Study questions:
**A)** Echo the tax rates passage from "Knowing how to" up to and including "you pay in taxes.".
**B)** In the tax rates passage, how is an effective tax rate calculated?

When it comes to figuring out how much you’ll pay to the IRS, it helps to understand the difference between marginal and effective tax rates. Marginal tax rate is the rate of tax imposed and is based on your income. Your effective tax rate is the percentage of your income you actually pay in taxes.

Knowing how to calculate marginal vs. effective tax rate can give you perspective on how much you’re paying in taxes. You can also use the comparison between the two to look for opportunities to maximize tax savings.

Marginal vs Effective Tax Rate: What’s the Difference?

Comparing effective vs. marginal tax rate can be a useful way to see what you’re paying in taxes compared to how you’re being taxed. In terms of the key differences, here are some of the most important things to know when assessing marginal tax rate vs. effective tax rate.

•   Purpose. Marginal tax rates determine the tax rate that you’re subject to, based on your income. Your effective tax rate reflects the percentage of income you pay in taxes.

•   Calculation. Your marginal tax rate is calculated by applying the appropriate tax rate to each level of income you have. Effective tax rates are calculated by dividing your tax liability by your taxable income.

•   Range. Marginal tax rates range from 10% to 37%. There is no upper or lower limit for effective tax rates; they’re typically lower than marginal tax rates.

Dataset extract:
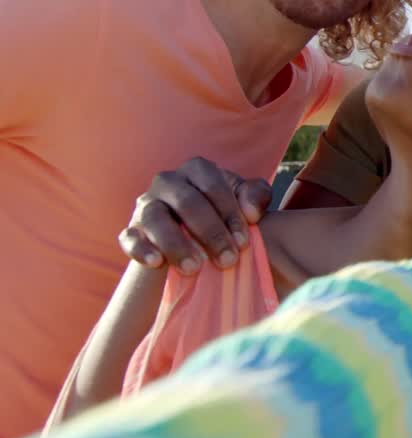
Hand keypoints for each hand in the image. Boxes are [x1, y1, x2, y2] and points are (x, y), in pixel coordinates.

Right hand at [118, 157, 270, 274]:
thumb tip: (251, 212)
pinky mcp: (131, 229)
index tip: (244, 242)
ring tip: (194, 268)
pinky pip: (129, 237)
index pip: (213, 185)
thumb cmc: (225, 213)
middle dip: (210, 233)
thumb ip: (257, 196)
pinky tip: (156, 263)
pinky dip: (141, 249)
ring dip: (176, 244)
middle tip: (228, 261)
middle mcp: (167, 181)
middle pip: (187, 202)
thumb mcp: (246, 201)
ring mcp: (146, 205)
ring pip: (155, 218)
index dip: (230, 213)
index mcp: (197, 169)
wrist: (196, 237)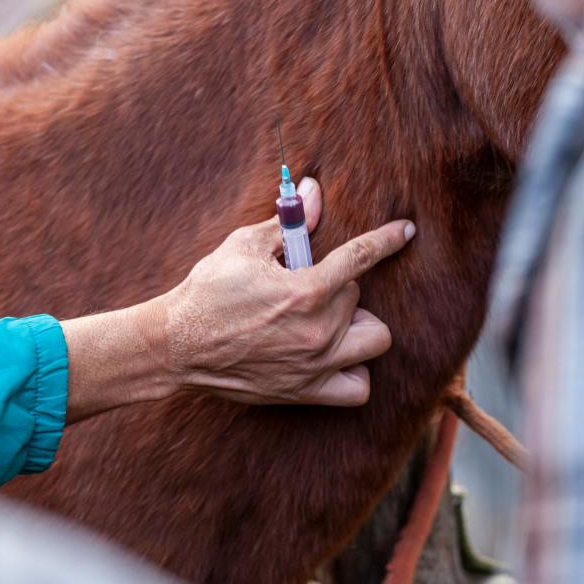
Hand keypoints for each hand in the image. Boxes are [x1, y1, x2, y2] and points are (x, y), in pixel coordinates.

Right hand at [159, 178, 414, 406]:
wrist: (177, 346)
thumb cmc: (209, 291)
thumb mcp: (246, 245)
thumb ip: (288, 222)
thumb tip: (313, 191)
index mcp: (305, 290)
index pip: (361, 257)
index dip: (386, 239)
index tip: (406, 231)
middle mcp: (318, 331)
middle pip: (358, 296)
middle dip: (337, 285)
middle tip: (305, 283)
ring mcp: (315, 366)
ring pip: (373, 339)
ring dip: (357, 324)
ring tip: (328, 317)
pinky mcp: (306, 392)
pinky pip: (359, 388)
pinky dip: (356, 370)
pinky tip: (336, 354)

Task answers:
**A)**
Knowing how to calculate marginal vs. effective tax rate can give you perspective on how much you’re paying in taxes. You can also use the comparison between the two to look for opportunities to maximize tax savings.

Marginal vs Effective Tax Rate: What’s the Difference?

Comparing effective vs. marginal tax rate can be a useful way to see what you’re paying in taxes compared to how you’re being taxed. In terms of the key differences, here are some of the most important things to know when assessing marginal tax rate vs. effective tax rate.

•   Purpose. Marginal tax rates determine the tax rate that you’re subject to, based on your income. Your effective tax rate reflects the percentage of income you pay in taxes.

**B)** By dividing your tax liability by your taxable income.